## Work to be completed
Arrange the text lines from all the rows below into a JSON list of strings, with one string per line. Omit blank lines and leave the pictures out.

## Data extracts
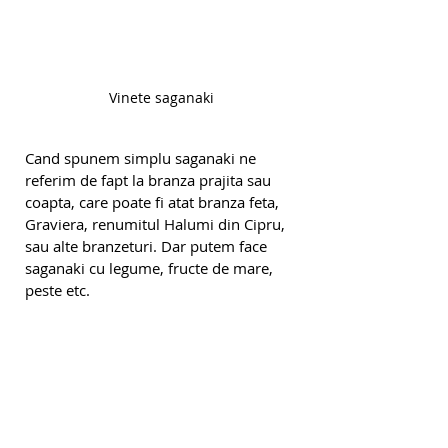
Vinete saganaki
Cand spunem simplu saganaki ne 
referim de fapt la branza prajita sau 
coapta, care poate fi atat branza feta, 
Graviera, renumitul Halumi din Cipru, 
sau alte branzeturi. Dar putem face 
saganaki cu legume, fructe de mare, 
peste etc.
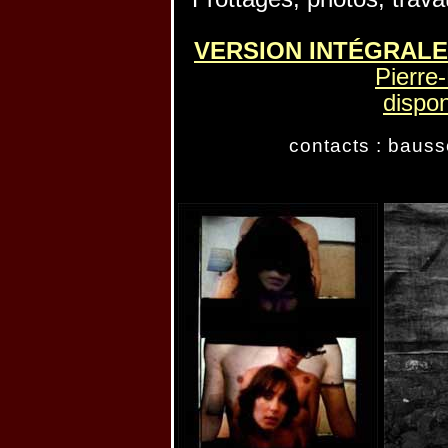
VERSION INTÉGRALE
Pierre
dispon
contacts : bau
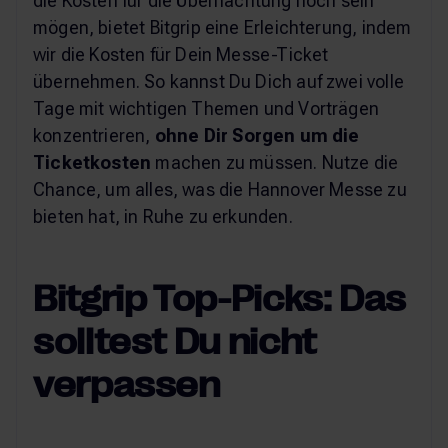
die Kosten für die Übernachtung hoch sein
mögen, bietet Bitgrip eine Erleichterung, indem
wir die Kosten für Dein Messe-Ticket
übernehmen. So kannst Du Dich auf zwei volle
Tage mit wichtigen Themen und Vorträgen
konzentrieren,
ohne Dir Sorgen um die
Ticketkosten
machen zu müssen. Nutze die
Chance, um alles, was die Hannover Messe zu
bieten hat, in Ruhe zu erkunden.
Bitgrip Top-Picks: Das
solltest Du nicht
verpassen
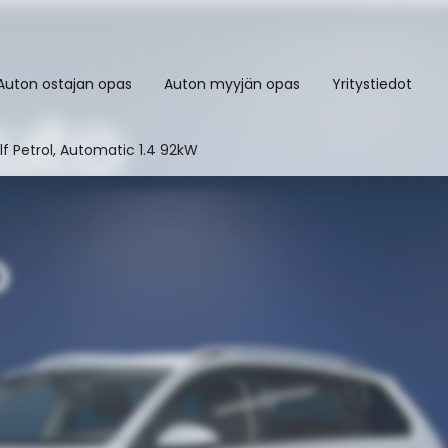
Auton ostajan opas
Auton myyjän opas
Yritystiedot
f Petrol, Automatic 1.4 92kW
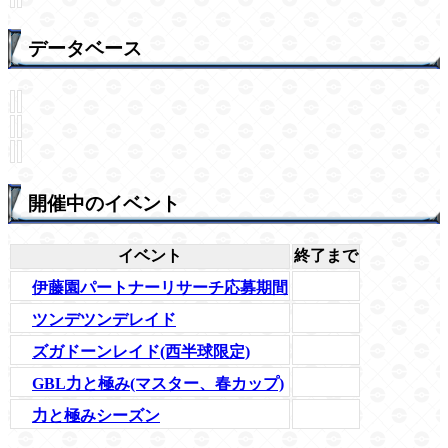
データベース
開催中のイベント
イベント
終了まで
伊藤園パートナーリサーチ応募期間
ツンデツンデレイド
ズガドーンレイド(西半球限定)
GBL力と極み(マスター、春カップ)
力と極みシーズン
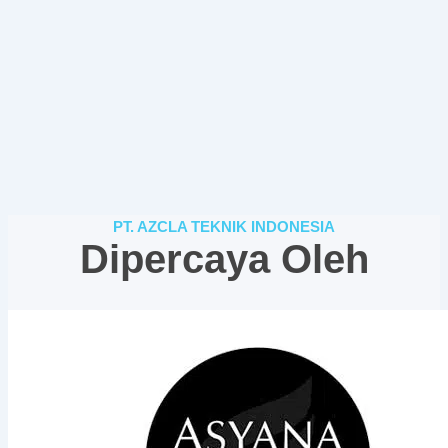
PT. AZCLA TEKNIK INDONESIA
Dipercaya Oleh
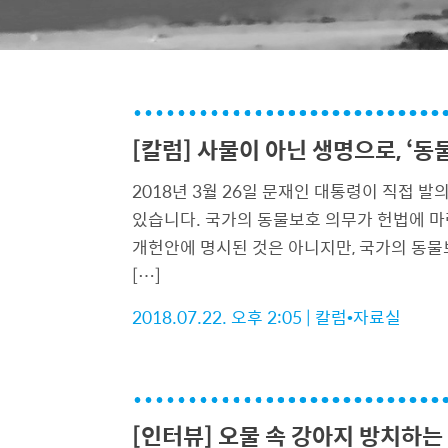
[칼럼] 사물이 아닌 생명으로, ‘동
2018년 3월 26일 문재인 대통령이 직접 
있습니다. 국가의 동물보호 의무가 헌법에 마
개헌안에 명시된 것은 아니지만, 국가의 동물
[…]
2018.07.22. 오후 2:05
|
칼럼•자료실
[인터뷰] 오물 속 강아지 방치하는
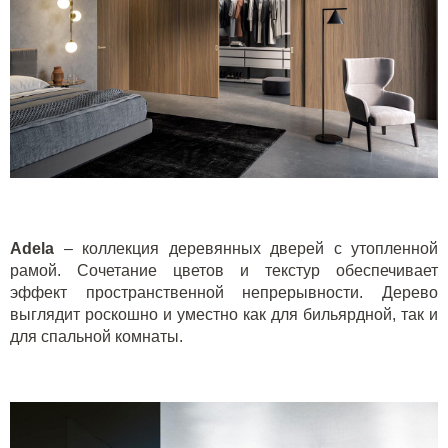
Adela
– коллекция деревянных дверей с утопленной
рамой. Сочетание цветов и текстур обеспечивает
эффект пространственной непрерывности. Дерево
выглядит роскошно и уместно как для бильярдной, так и
для спальной комнаты.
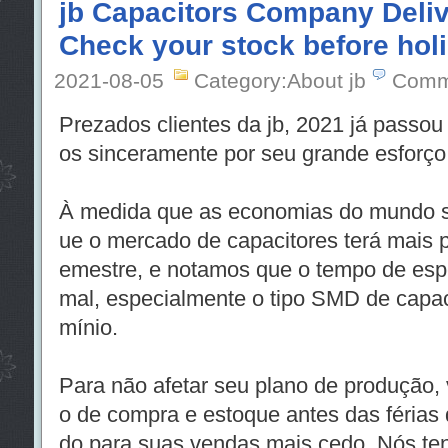
jb Capacitors Company Deliv
Check your stock before hol
2021-08-05
Category:About jb
Comm
Prezados clientes da jb, 2021 já passo
os sinceramente por seu grande esforço
À medida que as economias do mundo 
ue o mercado de capacitores terá mais 
emestre, e notamos que o tempo de espe
mal, especialmente o tipo SMD de capacit
mínio.
Para não afetar seu plano de produção,
o de compra e estoque antes das férias 
do para suas vendas mais cedo. Nós te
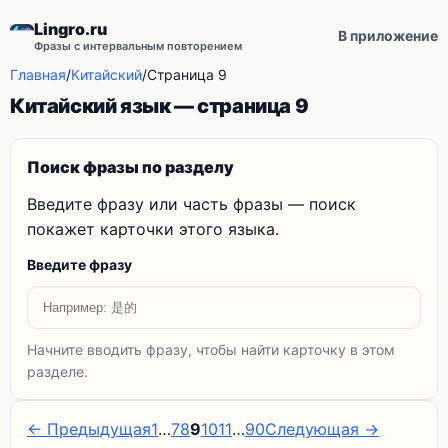
Lingro.ru
В приложение
Фразы с интервальным повторением
Главная
/
Китайский
/
Страница 9
Китайский язык — страница 9
Поиск фразы по разделу
Введите фразу или часть фразы — поиск
покажет карточки этого языка.
Введите фразу
Начните вводить фразу, чтобы найти карточку в этом
разделе.
← Предыдущая
1
…
7
8
9
10
11
…
90
Следующая →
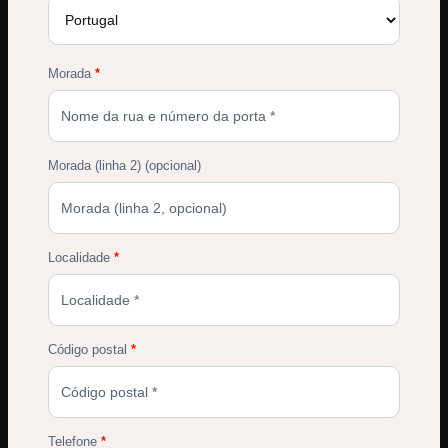
Morada
*
Morada (linha 2)
(opcional)
Localidade
*
Código postal
*
Telefone
*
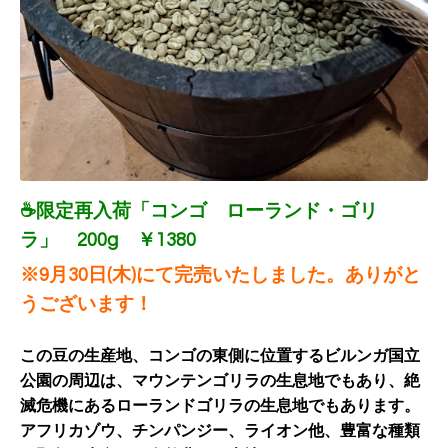
☕限定再入荷「コンゴ ローランド・ゴリ
ラ」 200g ￥1380
※9月30日(木)にて完売いたしました。ありがと
うございます！
この豆の生産地、コンゴの東側に位置するビルンガ国立
公園の周辺は、マウンテンゴリラの生息地でもあり、絶
滅危機にあるローランドゴリラの生息地でもあります。
アフリカゾウ、チンパンジー、ライオン他、豊富な種類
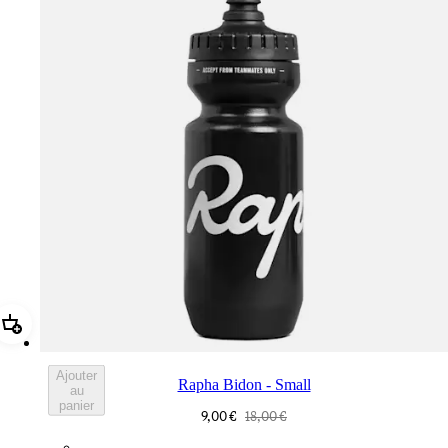
Ajouter Rapha Bidon - Small
Ajouter
Rapha Bidon - Small
au
panier
9,00 €
18,00 €
BOT01SMBLK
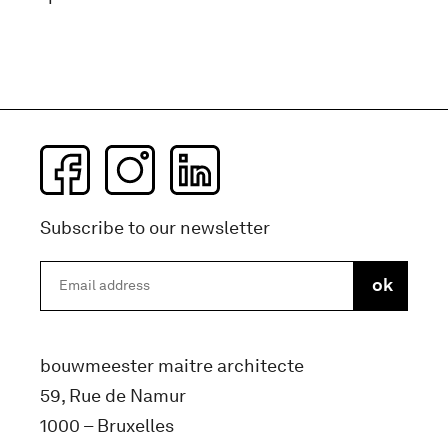
Subscribe to our newsletter
bouwmeester maitre architecte
59, Rue de Namur
1000 – Bruxelles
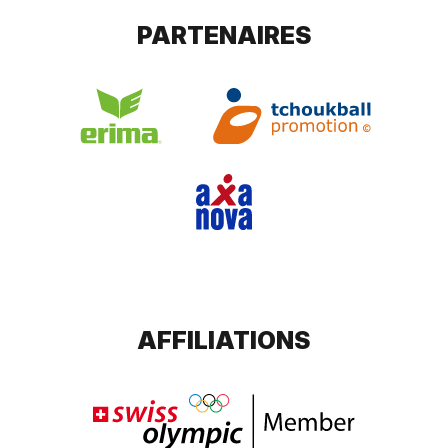
PARTENAIRES
AFFILIATIONS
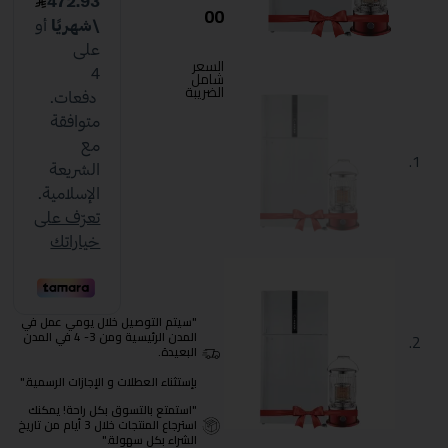
00
السعر
شامل
الضريبة
"سيتم التوصيل خلال يومي عمل في
المدن الرئيسية ومن 3- 4 في المدن
البعيدة.
بإستثناء العطلات و الإجازات الرسمية."
"استمتع بالتسوق بكل راحة! يمكنك
استرجاع المنتجات خلال 3 أيام من تاريخ
الشراء بكل سهولة."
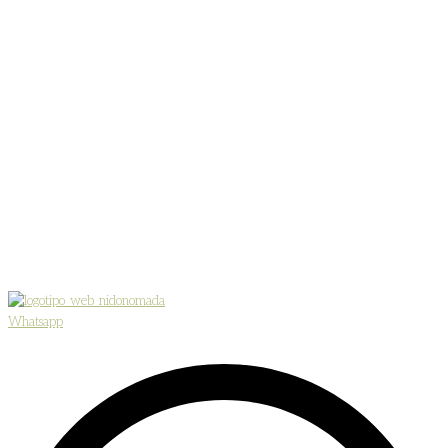
Whatsapp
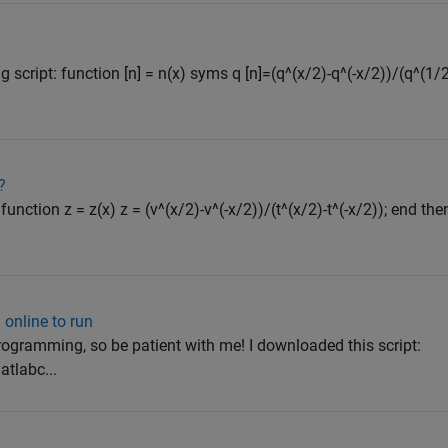
g script: function [n] = n(x) syms q [n]=(q^(x/2)-q^(-x/2))/(q^(1/
?
unction z = z(x) z = (v^(x/2)-v^(-x/2))/(t^(x/2)-t^(-x/2)); end the
 online to run
rogramming, so be patient with me! I downloaded this script:
tlabc...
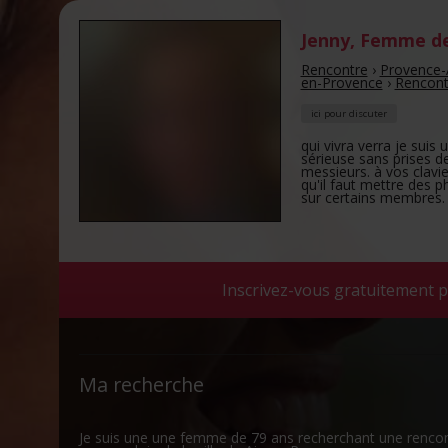
Jenny
,
Femme de
Rencontre
›
Provence-
en-Provence
›
Rencont
ici pour discuter
qui vivra verra je sui
sérieuse sans prises d
messieurs. à vos clavie
qu'il faut mettre des p
sur certains membres.
Inscrivez-vous gratuitement p
Ma recherche
Je suis une une femme de 79 ans recherchant une renco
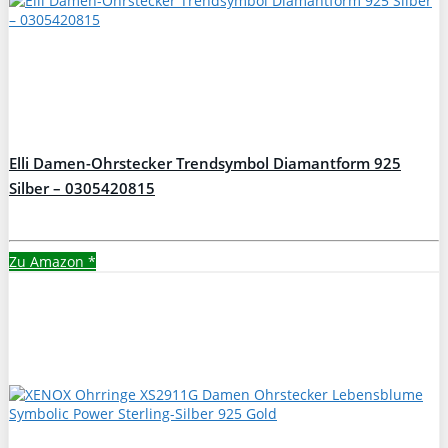
Elli Damen-Ohrstecker Trendsymbol Diamantform 925
Silber – 0305420815
Zu Amazon
*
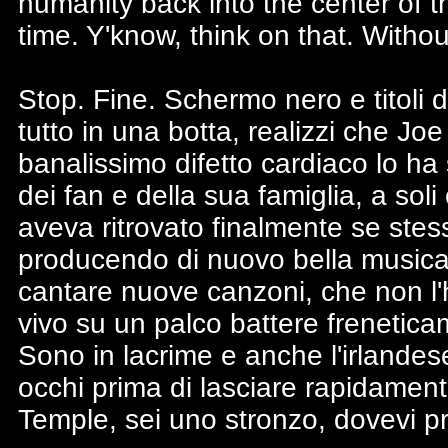
humanity back into the center of the
time. Y'know, think on that. Witho
Stop. Fine. Schermo nero e titoli d
tutto in una botta, realizzi che Jo
banalissimo difetto cardiaco lo ha
dei fan e della sua famiglia, a sol
aveva ritrovato finalmente se stes
producendo di nuovo bella musica
cantare nuove canzoni, che non l'h
vivo su un palco battere frenetic
Sono in lacrime e anche l'irlandese
occhi prima di lasciare rapidament
Temple, sei uno stronzo, dovevi pr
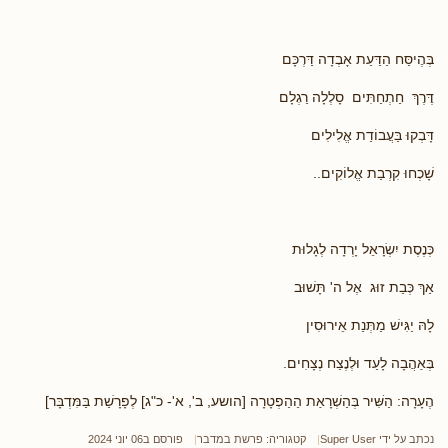
בְּהֶיסַּח הַדַּעַת אָבְדָה דַּרְכָּם
דֶּרֶךְ חַתְחַתִּים סָלְלָה רַגְלָם
דָּבְקוּ בַּעֲבוֹדַת אֱלִילִים
שָׁכְחוּ קִרְבַת אֱלוֹקִים..
כְּנֶסֶת יִשְׂרָאֵל יָרְדָה לְגָלוּת
אַךְ כְּבַת זוּג אֶל ה' תָּשׁוּב
לָהּ יַגִּישׁ מַתְּנַת אֵירוּסִין
בְּאַהֲבָה לָעַד וּלְנֶצַח נְצָחִים.
הֶעָרָה: הַשִּׁיר בְּהַשְׁרָאַת הַהַפְטָרָה [הושע, ב', א'- כ"ג] לְפָרָשַׁת בַּמִּדְבָּר]
נכתב על ידי
Super User
קטגוריה:
פרשת במדבר
פורסם ב06 יוני 2024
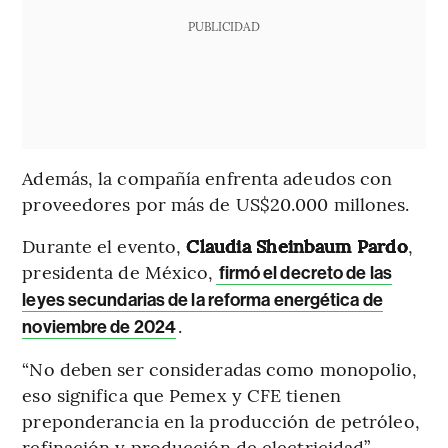
PUBLICIDAD
Además, la compañía enfrenta adeudos con
proveedores por más de US$20.000 millones.
Durante el evento,
Claudia Sheinbaum Pardo
,
presidenta de México,
firmó el decreto de las
leyes secundarias de la reforma energética de
.
noviembre de 2024
“No deben ser consideradas como monopolio,
eso significa que Pemex y CFE tienen
preponderancia en la producción de petróleo,
refinación y producción de electricidad”,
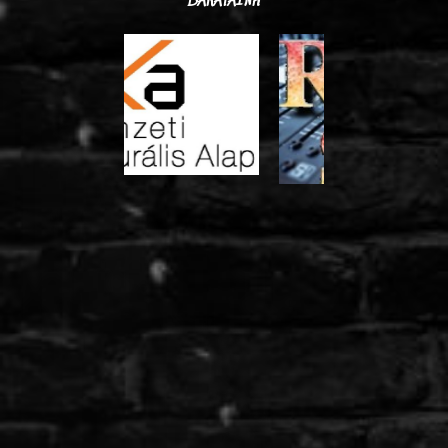
BARÁTAINK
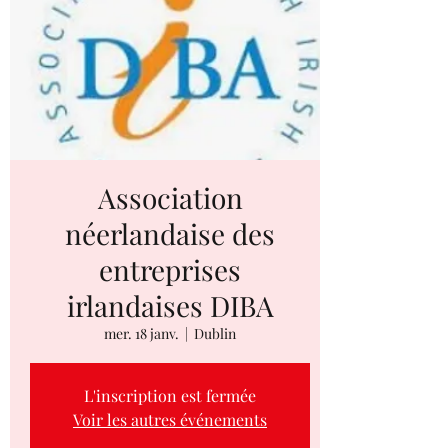
Association
néerlandaise des
entreprises
irlandaises DIBA
mer. 18 janv.
  |  
Dublin
L'inscription est fermée
Voir les autres événements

## Worked solution
[
  "Vinete saganaki",
  "Cand spunem simplu saganaki ne ",
  "referim de fapt la branza prajita sau ",
  "coapta, care poate fi atat branza feta, ",
  "Graviera, renumitul Halumi din Cipru, ",
  "sau alte branzeturi. Dar putem face ",
  "saganaki cu legume, fructe de mare, ",
  "peste etc.",
  "VERSION INTÉGRALE",
  "Pierre",
  "dispon",
  "contacts : bau",
  "die Kosten für die Übernachtung hoch sein",
  "mögen, bietet Bitgrip eine Erleichterung, indem",
  "wir die Kosten für Dein Messe-Ticket",
  "übernehmen. So kannst Du Dich auf zwei volle",
  "Tage mit wichtigen Themen und Vorträgen",
  "konzentrieren,",
  "ohne Dir Sorgen um die",
  "Ticketkosten",
  "machen zu müssen. Nutze die",
  "Chance, um alles, was die Hannover Messe zu",
  "bieten hat, in Ruhe zu erkunden.",
  "Bitgrip Top-Picks: Das",
  "solltest Du nicht",
  "verpassen",
  "Auton ostajan opas",
  "Auton myyjän opas",
  "Yritystiedot",
  "f Petrol, Automatic 1.4 92kW",
  "データベース",
  "開催中のイベント",
  "イベント",
  "終了まで",
  "伊藤園パートナーリサーチ応募期間",
  "ツンデツンデレイド",
  "ズガドーンレイド(西半球限定)",
  "GBL力と極み(マスター、春カップ)",
  "力と極みシーズン",
  "PT. AZCLA TEKNIK INDONESIA",
  "Dipercaya Oleh",
  "[칼럼] 사물이 아닌 생명으로, ‘동",
  "2018년 3월 26일 문재인 대통령이 직접 ",
  "있습니다. 국가의 동물보호 의무가 헌법에 마",
  "개헌안에 명시된 것은 아니지만, 국가의 동물",
  "[…]",
  "2018.07.22. 오후 2:05",
  "|",
  "칼럼•자료실",
  "[인터뷰] 오물 속 강아지 방치하는",
  "Adela",
  "– коллекция деревянных дверей с утопленной",
  "рамой. Сочетание цветов и текстур обеспечивает",
  "эффект пространственной непрерывности. Дерево",
  "выглядит роскошно и уместно как для бильярдной, так и",
  "для спальной комнаты.",
  "jb Capacitors Company Deliv",
  "Check your stock before hol",
  "2021-08-05",
  "Category:About jb",
  "Comm",
  "Prezados clientes da jb, 2021 já passo",
  "os sinceramente por seu grande esforço",
  "À medida que as economias do mundo ",
  "ue o mercado de capacitores terá mais ",
  "emestre, e notamos que o tempo de espe",
  "mal, especialmente o tipo SMD de capacit",
  "mínio.",
  "Para não afetar seu plano de produção,",
  "o de compra e estoque antes das férias ",
  "do para suas vendas mais cedo. Nós te",
  "Lingro.ru",
  "В приложение",
  "Фразы с интервальным повторением",
  "Главная",
  "/",
  "Китайский",
  "/",
  "Страница 9",
  "Китайский язык — страница 9",
  "Поиск фразы по разделу",
  "Введите фразу или часть фразы — поиск",
  "покажет карточки этого языка.",
  "Введите фразу",
  "Начните вводить фразу, чтобы найти карточку в этом",
  "разделе.",
  "← Предыдущая",
  "1",
  "…",
  "7",
  "8",
  "9",
  "10",
  "11",
  "…",
  "90",
  "Следующая →",
  "Morada",
  "*",
  "Morada (linha 2)",
  "(opcional)",
  "Localidade",
  "*",
  "Código postal",
  "*",
  "Telefone",
  "*",
  "☕限定再入荷「コンゴ ローランド・ゴリ",
  "ラ」 200g ￥1380",
  "※9月30日(木)にて完売いたしました。ありがと",
  "うございます！",
  "この豆の生産地、コンゴの東側に位置するビルンガ国立",
  "公園の周辺は、マウンテンゴリラの生息地でもあり、絶",
  "滅危機にあるローランドゴリラの生息地でもあります。",
  "アフリカゾウ、チンパンジー、ライオン他、豊富な種類",
  "Ajouter Rapha Bidon - Small",
  "Ajouter",
  "Rapha Bidon - Small",
  "au",
  "panier",
  "9,00 €",
  "18,00 €",
  "BOT01SMBLK",
  "Subscribe to our newsletter",
  "bouwmeester maitre architecte",
  "59, Rue de Namur",
  "1000 – Bruxelles",
  "PARTENAIRES",
  "AFFILIATIONS",
  "00",
  "السعر",
  "شامل",
  "الضريبة",
  "\"سيتم التوصيل خلال يومي عمل في",
  "المدن الرئيسية ومن 3- 4 في المدن",
  "البعيدة.",
  "بإستثناء العطلات و الإجازات الرسمية.\"",
  "\"استمتع بالتسوق بكل راحة! يمكنك",
  "استرجاع المنتجات خلال 3 أيام من تاريخ",
  "الشراء بكل سهولة.\"",
  "Whatsapp",
  "g script: function [n] = n(x) syms q [n]=(q^(x/2)-q^(-x/2))/(q^(1/",
  "?",
  "unction z = z(x) z = (v^(x/2)-v^(-x/2))/(t^(x/2)-t^(-x/2)); end the",
  " online to run",
  "rogramming, so be patient with me! I downloaded this script:",
  "tlabc...",
  "Jenny",
  ",",
  "Femme de",
  "Rencontre",
  "›",
  "Provence-",
  "en-Provence",
  "›",
  "Rencont",
  "ici pour discuter",
  "qui vivra verra je sui",
  "sérieuse sans prises d",
  "messieurs. à vos clavie",
  "qu'il faut mettre des p",
  "sur certains membres.",
  "Inscrivez-vous gratuitement p",
  "Ma recherche",
  "Je suis une une femme de 79 ans recherchant une renco",
  "Elli Damen-Ohrstecker Trendsymbol Diamantform 925",
  "Silber – 0305420815",
  "Zu Amazon",
  "*",
  "humanity back into the center of the",
  "time. Y'know, think on that. Witho",
  "Stop. Fine. Schermo nero e titoli d",
  "tutto in una botta, realizzi che Jo",
  "banalissimo difetto cardiaco lo ha",
  "dei fan e della sua famiglia, a sol",
  "aveva ritrovato finalmente se stes",
  "producendo di nuovo bella musica",
  "cantare nuove canzoni, che non l'h",
  "vivo su un palco battere frenetic",
  "Sono in lacrime e anche l'irlandese",
  "occhi prima di lasciare rapidament",
  "Temple, sei uno stronzo, dovevi pr",
  "בְּהֶיסַּח הַדַּעַת אָבְדָה דַּרְכָּם",
  "דֶּרֶךְ חַתְחַתִּים סָלְלָה רַגְלָם",
  "דָּבְקוּ בַּעֲבוֹדַת אֱלִילִים",
  "שָׁכְחוּ קִרְבַת אֱלוֹקִים..",
  "כְּנֶסֶת יִשְׂרָאֵל יָרְדָה לְגָלוּת",
  "אַךְ כְּבַת זוּג אֶל ה' תָּשׁוּב",
  "לָהּ יַגִּישׁ מַתְּנַת אֵירוּסִין",
  "בְּאַהֲבָה לָעַד וּלְנֶצַח נְצָחִים.",
  "הֶעָרָה: הַשִּׁיר בְּהַשְׁרָאַת הַהַפְטָרָה [הושע, ב', א'- כ\"ג] לְפָרָשַׁת בַּמִּדְבָּר]",
  "נכתב על ידי",
  "Super User",
  "קטגוריה:",
  "פרשת במדבר",
  "פורסם ב06 יוני 2024",
  "PUBLICIDAD",
  "Además, la compañía enfrenta adeudos con",
  "proveedores por más de US$20.000 millones.",
  "Durante el evento,",
  "Claudia Sheinbaum Pardo",
  ",",
  "presidenta de México,",
  "firmó el decreto de las",
  "leyes secundarias de la reforma energética de",
  ".",
  "noviembre de 2024",
  "“No deben ser consideradas como monopolio,",
  "eso significa que Pemex y CFE tienen",
  "preponderancia en la producción de petróleo,",
  "refinación y producción de electricidad”,",
  "BARÁTAINK",
  "Association",
  "néerlandaise des",
  "entreprises",
  "irlandaises DIBA",
  "mer. 18 janv.",
  "  |  ",
  "Dublin",
  "L'inscription est fermée",
  "Voir les autres événements"
]